**Directive**
Pick out every line in the listing that contains the string "skPoint", and copy each one.

-- Begin Stored records --

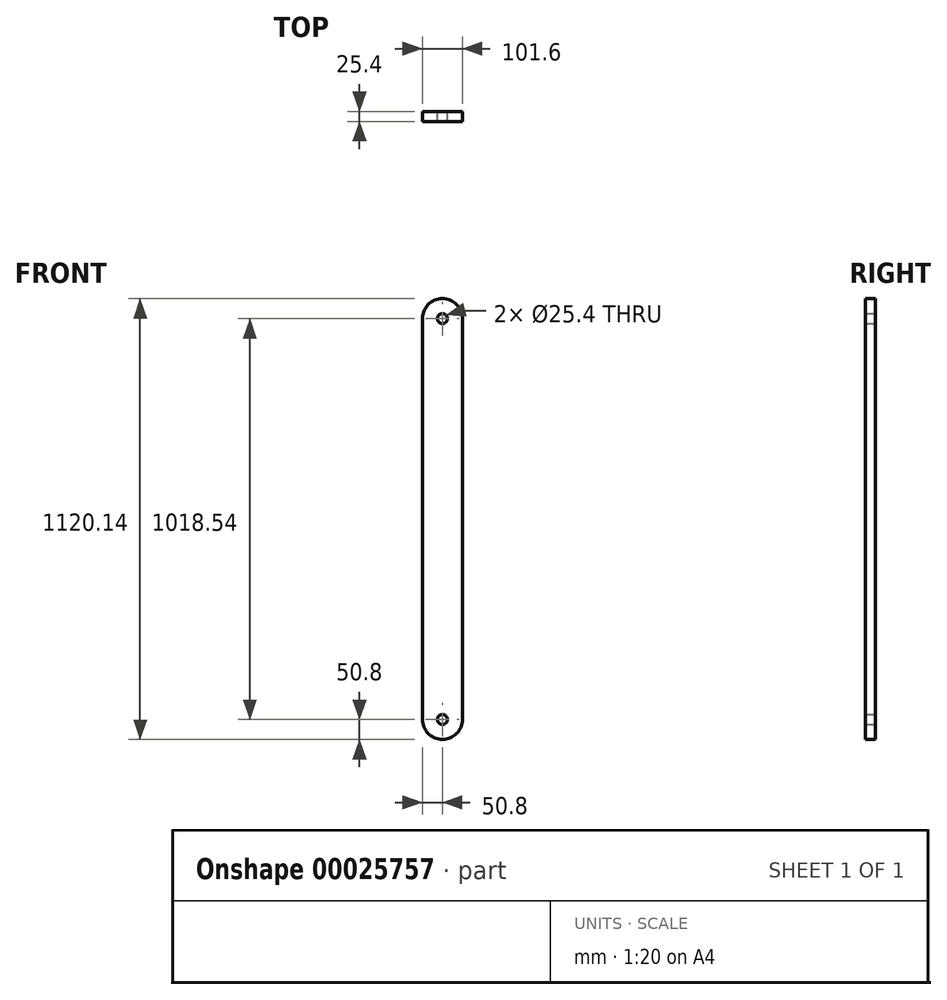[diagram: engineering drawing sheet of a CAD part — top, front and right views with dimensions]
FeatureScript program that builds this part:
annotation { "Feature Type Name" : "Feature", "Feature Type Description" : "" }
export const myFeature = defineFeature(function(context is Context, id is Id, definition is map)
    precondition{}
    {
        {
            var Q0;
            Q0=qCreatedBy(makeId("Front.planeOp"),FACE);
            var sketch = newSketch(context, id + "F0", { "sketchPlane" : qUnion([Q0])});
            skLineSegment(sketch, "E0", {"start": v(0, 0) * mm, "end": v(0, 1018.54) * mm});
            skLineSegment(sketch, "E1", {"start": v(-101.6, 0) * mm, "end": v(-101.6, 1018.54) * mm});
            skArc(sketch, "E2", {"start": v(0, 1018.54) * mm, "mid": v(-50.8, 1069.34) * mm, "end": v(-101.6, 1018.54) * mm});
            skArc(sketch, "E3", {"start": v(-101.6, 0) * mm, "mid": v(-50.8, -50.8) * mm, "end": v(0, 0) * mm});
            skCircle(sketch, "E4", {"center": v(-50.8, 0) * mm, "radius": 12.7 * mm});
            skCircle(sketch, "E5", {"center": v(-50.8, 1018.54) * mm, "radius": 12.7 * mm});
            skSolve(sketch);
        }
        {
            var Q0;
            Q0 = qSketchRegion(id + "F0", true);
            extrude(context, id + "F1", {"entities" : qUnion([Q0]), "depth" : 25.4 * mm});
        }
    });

-- End Stored records --
-- Begin Stored records --

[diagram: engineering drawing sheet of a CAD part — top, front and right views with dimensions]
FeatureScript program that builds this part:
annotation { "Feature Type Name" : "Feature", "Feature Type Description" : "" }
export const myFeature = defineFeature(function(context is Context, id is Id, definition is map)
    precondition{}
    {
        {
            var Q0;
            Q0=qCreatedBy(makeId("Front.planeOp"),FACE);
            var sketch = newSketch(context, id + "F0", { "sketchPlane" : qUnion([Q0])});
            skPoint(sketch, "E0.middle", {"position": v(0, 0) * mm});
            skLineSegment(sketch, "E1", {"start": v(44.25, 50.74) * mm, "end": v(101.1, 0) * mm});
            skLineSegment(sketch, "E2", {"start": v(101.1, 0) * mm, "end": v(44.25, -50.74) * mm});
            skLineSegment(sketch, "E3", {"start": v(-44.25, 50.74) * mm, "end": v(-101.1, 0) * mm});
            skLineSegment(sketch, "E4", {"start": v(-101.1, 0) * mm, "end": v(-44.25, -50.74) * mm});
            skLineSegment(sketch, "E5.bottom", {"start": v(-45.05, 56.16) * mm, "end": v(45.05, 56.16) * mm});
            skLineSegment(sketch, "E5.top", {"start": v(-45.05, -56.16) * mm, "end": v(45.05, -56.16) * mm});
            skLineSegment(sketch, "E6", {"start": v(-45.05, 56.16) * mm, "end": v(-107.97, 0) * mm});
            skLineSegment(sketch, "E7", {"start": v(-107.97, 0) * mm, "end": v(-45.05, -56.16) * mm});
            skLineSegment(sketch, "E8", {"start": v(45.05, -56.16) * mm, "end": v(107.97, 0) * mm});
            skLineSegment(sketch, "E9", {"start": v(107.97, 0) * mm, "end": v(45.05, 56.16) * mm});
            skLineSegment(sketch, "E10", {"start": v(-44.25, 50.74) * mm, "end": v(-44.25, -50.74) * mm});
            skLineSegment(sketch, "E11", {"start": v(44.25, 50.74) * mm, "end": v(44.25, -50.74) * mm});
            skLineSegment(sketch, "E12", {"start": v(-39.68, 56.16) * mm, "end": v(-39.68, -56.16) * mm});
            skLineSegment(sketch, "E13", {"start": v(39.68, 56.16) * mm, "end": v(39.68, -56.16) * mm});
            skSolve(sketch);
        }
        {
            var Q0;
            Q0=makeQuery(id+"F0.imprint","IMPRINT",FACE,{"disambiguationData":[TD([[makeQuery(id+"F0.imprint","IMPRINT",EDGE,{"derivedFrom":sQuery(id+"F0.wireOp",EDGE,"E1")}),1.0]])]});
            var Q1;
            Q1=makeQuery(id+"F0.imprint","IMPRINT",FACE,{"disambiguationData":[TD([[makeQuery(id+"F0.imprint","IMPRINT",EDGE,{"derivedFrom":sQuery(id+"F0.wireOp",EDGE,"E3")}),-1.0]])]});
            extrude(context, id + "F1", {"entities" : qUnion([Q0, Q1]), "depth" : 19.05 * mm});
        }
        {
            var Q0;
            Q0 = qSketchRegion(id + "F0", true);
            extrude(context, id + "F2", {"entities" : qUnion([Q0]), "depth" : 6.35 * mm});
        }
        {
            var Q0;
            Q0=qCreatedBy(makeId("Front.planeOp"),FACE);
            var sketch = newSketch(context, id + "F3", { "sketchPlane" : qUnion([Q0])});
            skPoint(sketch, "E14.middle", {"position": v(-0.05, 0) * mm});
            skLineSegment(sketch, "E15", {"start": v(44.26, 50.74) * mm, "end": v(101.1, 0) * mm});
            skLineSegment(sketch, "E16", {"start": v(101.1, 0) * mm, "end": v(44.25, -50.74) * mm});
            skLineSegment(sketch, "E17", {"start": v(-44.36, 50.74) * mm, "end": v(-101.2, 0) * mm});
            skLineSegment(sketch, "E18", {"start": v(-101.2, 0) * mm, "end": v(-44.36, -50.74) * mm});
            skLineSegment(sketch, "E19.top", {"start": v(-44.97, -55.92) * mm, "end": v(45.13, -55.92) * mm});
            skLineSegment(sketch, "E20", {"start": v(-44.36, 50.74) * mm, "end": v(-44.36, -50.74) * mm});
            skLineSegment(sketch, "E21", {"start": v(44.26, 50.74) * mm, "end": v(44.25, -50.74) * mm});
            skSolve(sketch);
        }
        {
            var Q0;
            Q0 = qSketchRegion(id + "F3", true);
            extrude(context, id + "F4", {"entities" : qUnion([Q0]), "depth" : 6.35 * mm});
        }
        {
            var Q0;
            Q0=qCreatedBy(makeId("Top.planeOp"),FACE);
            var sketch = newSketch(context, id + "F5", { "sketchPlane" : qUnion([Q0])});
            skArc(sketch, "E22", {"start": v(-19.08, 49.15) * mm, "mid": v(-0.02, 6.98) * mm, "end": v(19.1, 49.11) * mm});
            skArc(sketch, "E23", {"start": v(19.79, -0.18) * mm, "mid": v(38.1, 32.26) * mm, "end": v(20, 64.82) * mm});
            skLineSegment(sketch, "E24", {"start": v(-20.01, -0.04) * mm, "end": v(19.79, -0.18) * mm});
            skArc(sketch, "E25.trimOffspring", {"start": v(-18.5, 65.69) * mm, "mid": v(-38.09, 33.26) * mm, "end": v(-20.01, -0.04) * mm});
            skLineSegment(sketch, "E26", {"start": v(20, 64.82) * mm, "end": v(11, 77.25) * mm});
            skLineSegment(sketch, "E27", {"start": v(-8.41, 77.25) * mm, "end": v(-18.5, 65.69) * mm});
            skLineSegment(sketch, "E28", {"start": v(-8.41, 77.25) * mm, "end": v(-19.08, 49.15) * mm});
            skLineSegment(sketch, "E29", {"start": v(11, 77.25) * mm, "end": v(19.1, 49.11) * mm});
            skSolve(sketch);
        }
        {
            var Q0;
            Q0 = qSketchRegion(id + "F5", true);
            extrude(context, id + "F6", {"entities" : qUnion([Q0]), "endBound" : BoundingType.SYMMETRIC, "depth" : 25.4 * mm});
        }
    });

-- End Stored records --

**Expected output**
            skPoint(sketch, "E0.middle", {"position": v(0, 0) * mm});
            skPoint(sketch, "E14.middle", {"position": v(-0.05, 0) * mm});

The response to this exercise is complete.